Carol Lockshier lives across the street from the White House, the historical mansion at 1850 Elm Street in Stratford. She was one of about 100 people who gathered on the lawn of the White House on Thursday afternoon to support preserving the 18th century grand mansion.
“Every day I have to look at this and it’s so sad,” she said. “Every other town saves their history, saves their heritage.”
The White House and adjoining building, the Shakespeare Theatre, were the focus of Thursday’s rally, the latest development in between Mayor John A. Harkins and residents who wish to restore and revitalize the two buildings.
In April, Mayor Harkins ordered the Shakespeare Theatre closed and locks changed due to concerns over health and safety standards.
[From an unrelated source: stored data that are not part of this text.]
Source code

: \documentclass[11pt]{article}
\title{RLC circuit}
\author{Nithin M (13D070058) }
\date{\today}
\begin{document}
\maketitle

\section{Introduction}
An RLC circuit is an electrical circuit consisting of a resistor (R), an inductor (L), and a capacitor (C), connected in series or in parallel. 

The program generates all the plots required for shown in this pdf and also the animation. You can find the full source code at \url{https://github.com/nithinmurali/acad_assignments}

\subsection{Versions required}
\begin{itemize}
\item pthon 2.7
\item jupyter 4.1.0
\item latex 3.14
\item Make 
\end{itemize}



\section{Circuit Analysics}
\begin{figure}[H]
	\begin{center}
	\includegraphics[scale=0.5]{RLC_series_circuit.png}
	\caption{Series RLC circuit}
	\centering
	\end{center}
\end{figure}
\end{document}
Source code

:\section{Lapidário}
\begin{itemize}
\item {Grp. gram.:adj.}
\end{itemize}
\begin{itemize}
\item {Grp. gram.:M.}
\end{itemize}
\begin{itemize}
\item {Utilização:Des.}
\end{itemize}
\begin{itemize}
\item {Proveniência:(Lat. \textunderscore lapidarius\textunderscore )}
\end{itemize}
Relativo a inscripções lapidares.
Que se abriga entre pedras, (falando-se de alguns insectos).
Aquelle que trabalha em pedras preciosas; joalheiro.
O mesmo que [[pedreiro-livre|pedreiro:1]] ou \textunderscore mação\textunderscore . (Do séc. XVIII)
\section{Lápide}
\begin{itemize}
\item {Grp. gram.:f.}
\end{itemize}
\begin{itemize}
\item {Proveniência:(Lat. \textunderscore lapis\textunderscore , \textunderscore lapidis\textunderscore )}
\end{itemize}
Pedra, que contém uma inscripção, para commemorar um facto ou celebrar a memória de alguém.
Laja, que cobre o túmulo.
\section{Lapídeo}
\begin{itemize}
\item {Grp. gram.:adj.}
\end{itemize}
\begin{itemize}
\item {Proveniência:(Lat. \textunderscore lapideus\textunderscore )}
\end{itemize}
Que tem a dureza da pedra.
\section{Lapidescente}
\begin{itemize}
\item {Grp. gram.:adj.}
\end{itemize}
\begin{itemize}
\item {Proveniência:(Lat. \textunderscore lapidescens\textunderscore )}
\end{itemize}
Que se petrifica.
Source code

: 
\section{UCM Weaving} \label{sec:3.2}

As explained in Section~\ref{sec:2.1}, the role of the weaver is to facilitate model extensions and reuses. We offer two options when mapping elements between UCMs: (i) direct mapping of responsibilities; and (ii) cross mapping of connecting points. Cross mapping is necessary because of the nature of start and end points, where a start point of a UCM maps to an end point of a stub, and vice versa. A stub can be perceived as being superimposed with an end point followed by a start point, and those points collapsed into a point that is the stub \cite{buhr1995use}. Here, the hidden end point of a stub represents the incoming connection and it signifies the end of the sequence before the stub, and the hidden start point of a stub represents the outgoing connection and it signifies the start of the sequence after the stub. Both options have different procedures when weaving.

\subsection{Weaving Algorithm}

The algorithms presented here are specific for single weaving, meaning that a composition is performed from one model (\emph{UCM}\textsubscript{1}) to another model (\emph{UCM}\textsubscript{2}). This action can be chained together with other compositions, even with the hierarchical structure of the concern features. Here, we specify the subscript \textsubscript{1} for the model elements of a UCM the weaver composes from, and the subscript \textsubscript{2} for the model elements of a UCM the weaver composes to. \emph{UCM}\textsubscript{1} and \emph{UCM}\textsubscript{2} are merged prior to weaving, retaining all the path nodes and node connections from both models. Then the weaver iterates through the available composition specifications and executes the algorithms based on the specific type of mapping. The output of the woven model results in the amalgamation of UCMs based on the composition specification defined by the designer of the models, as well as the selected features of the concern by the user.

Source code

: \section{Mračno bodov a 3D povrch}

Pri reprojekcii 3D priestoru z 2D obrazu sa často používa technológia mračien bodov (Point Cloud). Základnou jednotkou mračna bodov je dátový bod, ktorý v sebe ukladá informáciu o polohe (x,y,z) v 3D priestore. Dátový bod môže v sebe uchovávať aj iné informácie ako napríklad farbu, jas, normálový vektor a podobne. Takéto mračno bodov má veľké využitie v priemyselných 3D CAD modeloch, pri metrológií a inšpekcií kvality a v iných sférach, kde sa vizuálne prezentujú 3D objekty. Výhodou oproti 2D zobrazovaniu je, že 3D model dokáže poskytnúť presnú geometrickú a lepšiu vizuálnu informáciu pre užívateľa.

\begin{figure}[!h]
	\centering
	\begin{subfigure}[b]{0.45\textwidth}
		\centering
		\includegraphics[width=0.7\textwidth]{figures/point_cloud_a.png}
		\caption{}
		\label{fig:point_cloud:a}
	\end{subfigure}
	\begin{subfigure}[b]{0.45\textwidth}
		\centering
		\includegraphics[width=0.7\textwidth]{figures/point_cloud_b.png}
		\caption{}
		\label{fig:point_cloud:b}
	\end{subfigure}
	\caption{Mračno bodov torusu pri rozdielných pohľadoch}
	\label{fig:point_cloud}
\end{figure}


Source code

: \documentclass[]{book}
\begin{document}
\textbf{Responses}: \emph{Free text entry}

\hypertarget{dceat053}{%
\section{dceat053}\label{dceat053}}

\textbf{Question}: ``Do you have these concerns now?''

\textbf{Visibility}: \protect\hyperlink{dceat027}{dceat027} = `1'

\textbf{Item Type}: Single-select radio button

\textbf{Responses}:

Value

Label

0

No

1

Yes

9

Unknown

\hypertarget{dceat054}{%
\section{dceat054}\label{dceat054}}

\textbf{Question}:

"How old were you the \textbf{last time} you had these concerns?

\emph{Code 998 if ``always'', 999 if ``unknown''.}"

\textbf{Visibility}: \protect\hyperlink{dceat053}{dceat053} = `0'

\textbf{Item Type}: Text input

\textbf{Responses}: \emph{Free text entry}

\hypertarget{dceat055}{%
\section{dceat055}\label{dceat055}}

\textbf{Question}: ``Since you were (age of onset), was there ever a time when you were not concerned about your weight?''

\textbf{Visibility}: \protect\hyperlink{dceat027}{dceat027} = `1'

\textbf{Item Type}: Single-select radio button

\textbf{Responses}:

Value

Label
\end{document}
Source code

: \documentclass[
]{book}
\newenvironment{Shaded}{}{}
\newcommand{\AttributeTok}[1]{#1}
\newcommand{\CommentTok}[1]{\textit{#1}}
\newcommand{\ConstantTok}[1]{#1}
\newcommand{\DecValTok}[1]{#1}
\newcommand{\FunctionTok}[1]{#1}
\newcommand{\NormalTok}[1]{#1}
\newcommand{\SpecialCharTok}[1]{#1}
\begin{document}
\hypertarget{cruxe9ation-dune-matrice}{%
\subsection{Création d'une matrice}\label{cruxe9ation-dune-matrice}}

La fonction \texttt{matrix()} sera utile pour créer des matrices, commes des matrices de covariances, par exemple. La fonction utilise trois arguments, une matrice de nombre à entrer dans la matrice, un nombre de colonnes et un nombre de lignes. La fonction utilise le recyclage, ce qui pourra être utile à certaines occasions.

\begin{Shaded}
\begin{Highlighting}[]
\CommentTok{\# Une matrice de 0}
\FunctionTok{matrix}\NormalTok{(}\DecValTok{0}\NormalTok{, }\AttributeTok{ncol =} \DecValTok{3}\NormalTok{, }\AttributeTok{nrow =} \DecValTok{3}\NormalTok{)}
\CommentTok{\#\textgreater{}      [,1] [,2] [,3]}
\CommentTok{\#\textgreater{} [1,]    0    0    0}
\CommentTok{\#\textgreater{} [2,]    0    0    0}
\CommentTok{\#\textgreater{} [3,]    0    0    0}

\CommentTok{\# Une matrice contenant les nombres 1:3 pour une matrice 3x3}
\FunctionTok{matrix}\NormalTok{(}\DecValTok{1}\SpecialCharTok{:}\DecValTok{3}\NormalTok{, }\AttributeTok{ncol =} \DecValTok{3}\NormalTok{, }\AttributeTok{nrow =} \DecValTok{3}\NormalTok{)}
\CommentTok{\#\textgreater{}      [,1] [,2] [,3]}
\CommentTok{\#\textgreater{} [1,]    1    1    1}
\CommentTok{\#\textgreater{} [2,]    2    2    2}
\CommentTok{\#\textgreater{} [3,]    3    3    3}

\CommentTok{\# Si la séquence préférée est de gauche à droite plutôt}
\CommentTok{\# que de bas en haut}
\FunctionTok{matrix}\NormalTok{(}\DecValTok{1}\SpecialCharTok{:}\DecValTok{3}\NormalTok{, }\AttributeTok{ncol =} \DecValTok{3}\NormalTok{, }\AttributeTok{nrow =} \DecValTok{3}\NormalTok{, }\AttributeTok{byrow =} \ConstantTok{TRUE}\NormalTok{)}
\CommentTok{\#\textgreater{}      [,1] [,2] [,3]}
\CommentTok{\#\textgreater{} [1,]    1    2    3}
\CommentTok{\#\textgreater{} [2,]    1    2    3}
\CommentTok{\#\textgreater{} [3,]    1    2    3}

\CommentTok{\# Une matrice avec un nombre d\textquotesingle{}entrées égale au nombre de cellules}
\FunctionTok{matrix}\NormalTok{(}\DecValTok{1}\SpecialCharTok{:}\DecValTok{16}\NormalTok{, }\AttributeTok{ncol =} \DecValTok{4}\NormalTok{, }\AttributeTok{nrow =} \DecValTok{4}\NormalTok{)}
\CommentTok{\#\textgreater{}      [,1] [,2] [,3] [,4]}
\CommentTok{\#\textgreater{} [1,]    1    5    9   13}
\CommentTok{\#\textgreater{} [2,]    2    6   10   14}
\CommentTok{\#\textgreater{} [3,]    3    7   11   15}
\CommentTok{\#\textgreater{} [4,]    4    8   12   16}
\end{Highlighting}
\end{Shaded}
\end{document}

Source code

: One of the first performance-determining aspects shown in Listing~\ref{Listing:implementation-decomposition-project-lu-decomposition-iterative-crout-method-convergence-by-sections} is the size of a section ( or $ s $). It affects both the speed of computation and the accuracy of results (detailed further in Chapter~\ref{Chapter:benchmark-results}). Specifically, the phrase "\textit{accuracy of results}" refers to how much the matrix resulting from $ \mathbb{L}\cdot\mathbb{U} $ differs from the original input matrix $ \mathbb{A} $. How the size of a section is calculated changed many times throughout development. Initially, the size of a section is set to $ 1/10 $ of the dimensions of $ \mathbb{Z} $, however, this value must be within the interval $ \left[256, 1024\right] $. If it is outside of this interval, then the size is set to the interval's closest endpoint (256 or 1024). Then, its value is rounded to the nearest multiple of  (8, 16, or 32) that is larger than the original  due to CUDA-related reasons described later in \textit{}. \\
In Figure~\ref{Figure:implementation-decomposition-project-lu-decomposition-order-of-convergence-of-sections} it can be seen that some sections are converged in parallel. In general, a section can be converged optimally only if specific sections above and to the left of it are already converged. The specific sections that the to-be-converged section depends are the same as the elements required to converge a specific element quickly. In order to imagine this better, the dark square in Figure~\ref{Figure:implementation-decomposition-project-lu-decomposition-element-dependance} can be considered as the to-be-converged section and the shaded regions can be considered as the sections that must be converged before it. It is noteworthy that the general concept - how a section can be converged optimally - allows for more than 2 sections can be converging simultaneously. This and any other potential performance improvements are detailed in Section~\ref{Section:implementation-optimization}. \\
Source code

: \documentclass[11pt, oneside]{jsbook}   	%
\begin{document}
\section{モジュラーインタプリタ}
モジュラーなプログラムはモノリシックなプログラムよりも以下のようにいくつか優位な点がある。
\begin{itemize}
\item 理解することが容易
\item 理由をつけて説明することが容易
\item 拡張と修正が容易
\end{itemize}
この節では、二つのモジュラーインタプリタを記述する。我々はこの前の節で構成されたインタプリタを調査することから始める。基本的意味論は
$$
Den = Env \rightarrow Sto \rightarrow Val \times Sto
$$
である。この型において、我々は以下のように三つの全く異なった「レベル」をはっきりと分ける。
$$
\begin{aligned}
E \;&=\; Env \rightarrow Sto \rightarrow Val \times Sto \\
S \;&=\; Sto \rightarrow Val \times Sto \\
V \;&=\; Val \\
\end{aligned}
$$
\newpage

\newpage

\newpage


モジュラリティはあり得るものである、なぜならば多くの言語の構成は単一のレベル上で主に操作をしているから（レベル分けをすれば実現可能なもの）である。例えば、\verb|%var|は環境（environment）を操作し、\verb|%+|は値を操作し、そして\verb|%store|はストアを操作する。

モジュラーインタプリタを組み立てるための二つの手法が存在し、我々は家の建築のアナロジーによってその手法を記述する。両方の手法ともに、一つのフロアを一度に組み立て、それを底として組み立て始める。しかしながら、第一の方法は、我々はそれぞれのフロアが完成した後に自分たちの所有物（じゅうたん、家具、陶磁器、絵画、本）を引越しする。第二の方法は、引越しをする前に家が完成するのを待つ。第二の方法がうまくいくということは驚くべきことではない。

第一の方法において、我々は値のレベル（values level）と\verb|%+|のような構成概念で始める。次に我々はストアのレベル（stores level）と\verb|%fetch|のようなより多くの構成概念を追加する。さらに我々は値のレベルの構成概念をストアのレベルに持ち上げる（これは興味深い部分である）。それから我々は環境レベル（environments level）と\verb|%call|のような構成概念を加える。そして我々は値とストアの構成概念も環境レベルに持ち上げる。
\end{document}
Volunteers had been cleaning the theater of debris for two years by then.
Ed Goodrich, a member of Stratford's Arts Commission, addressed the crowd and urged an end to apathy.
"I believe in Stratford and I believe we'll use this building once again," he said from the peeling steps of the White House. "This building is not taking from the town, it's giving to the town. The Shakespeare Theater, too."
Where the money to fix the dilapidated buildings will ultimately come from is unclear. A statement by Marc Dillon, the mayor’s Chief of Staff, said that the mayor is unwilling to use town tax revenue to help with the renovations.
“The Mayor's stance regarding the Shakespeare Theatre remains unchanged,” the statement read. “This administration remains committed to finding a long-term answer for usage of this property, without doing so on the backs of the taxpayers.”
After assessing health and safety regulations on the Shakespeare Theater,
Paul Joy, vice chairman of Stratford’s Historic District Commission, said that he is working to make the properties part of the town's historic district, albeit non-contiguously; he pointed out that the boundary is where Elm Street meets Stratford Avenue, and it doesn't extend down to the White House.
Kevin Weiss has lived in Stratford for 23 years and wherever he travels around the country, people seem to know the town for the Shakespeare Theatre.
“I’ve never even gotten a chance to enjoy it,” he said. “I’d love to see real seats in the theater.”
Rob Weiss, 23, takes a speical interest in the theater because he minored in theater studies in college. He said the theater could help restore the town’s name.
“It has so much potential, to let it go to waste is terrible,” he said.